Really great stuff the Elysians.

Always wanted to get a elysian army, gotta do it eventualyl!!


----------



## subtlejoe (Sep 23, 2008)

got a wee bit of work done, strange how i get given a 4 day weekend and end up doing nothing i want to do and everything other want.  


















Starting a little sentinal company to go with them. here's my start on the second of 13 


















Gotta love the new poseability of the new kits. i got given another 5 from a mate that are all catachan varients, so with all the spare parts and a bit of bodgejobbery i'm doing those up aswell.


----------



## forkmaster (Jan 2, 2010)

My love to Imperial Guard armies, I will be following this progress now! =D Great work on troopers and the birds.


----------



## shaantitus (Aug 3, 2009)

Impressive looking force. Anyone who has a go at an all FW ig force has my respect. Like the spitfire markings on the thunderbolt.
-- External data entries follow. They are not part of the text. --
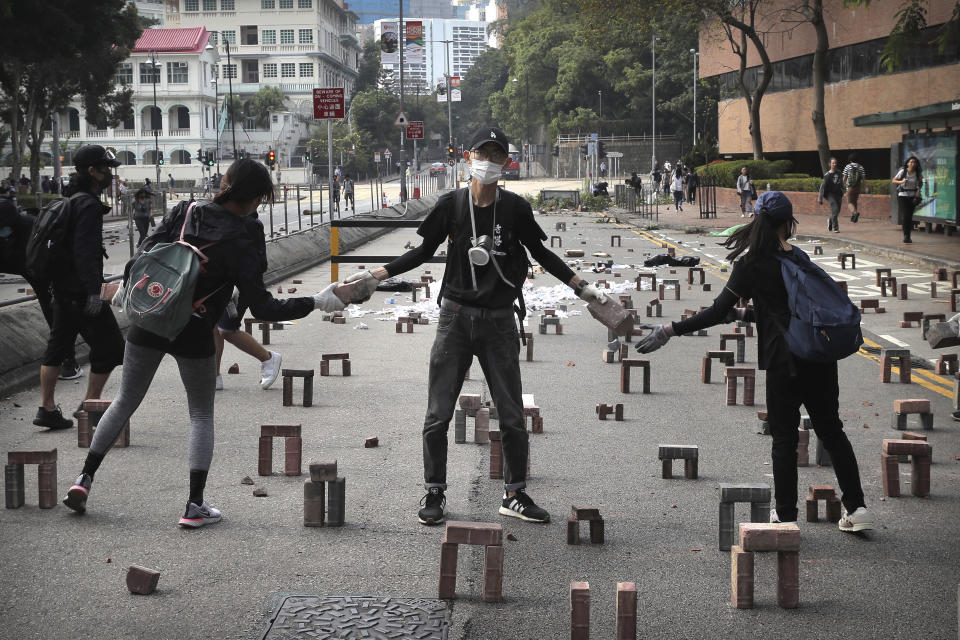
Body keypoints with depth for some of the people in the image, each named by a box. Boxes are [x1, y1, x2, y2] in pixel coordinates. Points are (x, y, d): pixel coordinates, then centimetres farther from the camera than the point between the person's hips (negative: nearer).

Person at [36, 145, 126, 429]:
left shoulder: (70, 201, 15)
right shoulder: (89, 205, -16)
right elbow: (85, 252, -25)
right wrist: (94, 291, -27)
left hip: (63, 288, 10)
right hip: (81, 290, -10)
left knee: (58, 347, 14)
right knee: (109, 347, -1)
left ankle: (46, 408, 16)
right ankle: (89, 406, 2)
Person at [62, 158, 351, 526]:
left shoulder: (184, 213, -4)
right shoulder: (239, 244, -15)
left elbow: (145, 254, -1)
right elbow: (263, 308, -14)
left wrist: (127, 289, 17)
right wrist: (316, 302, -7)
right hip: (194, 336, -3)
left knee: (125, 402, 19)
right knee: (202, 414, 12)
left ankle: (84, 479, 18)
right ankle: (195, 506, 6)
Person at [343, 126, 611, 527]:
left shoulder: (514, 208, -2)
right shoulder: (452, 204, -3)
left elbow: (540, 253, 10)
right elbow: (425, 251, 7)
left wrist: (582, 287, 8)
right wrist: (378, 275, 0)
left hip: (499, 321, 0)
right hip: (455, 317, 0)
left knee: (512, 415, 6)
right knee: (438, 415, 2)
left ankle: (515, 495, 21)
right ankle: (434, 493, 17)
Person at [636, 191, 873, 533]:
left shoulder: (752, 264, -8)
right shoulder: (798, 256, 11)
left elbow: (716, 312, -11)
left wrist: (670, 330, -6)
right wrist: (743, 314, 32)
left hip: (785, 362, -5)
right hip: (820, 358, 5)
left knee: (784, 438, 5)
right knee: (831, 431, 14)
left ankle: (786, 516, 10)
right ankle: (857, 508, 14)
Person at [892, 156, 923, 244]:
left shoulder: (918, 173, -1)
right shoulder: (902, 171, -8)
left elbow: (921, 182, 18)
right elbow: (894, 180, 1)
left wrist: (919, 190, 0)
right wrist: (901, 182, -18)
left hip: (912, 196, 2)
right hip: (902, 195, -2)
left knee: (910, 217, 3)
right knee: (904, 216, -12)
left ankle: (908, 236, 11)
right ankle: (906, 236, -5)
Consider that idea stolen.


----------



## horus_beater (Jun 22, 2009)

Can't wait to see more of it painted. Good luck.


----------



## Grins1878 (May 10, 2010)

Loving these mate, they're looking marvellous! The infantry look quality and the Valkyrie (the second with the big white aquilla bits on it, not too well up on the IG bits) is stunning, hat's off for that


----------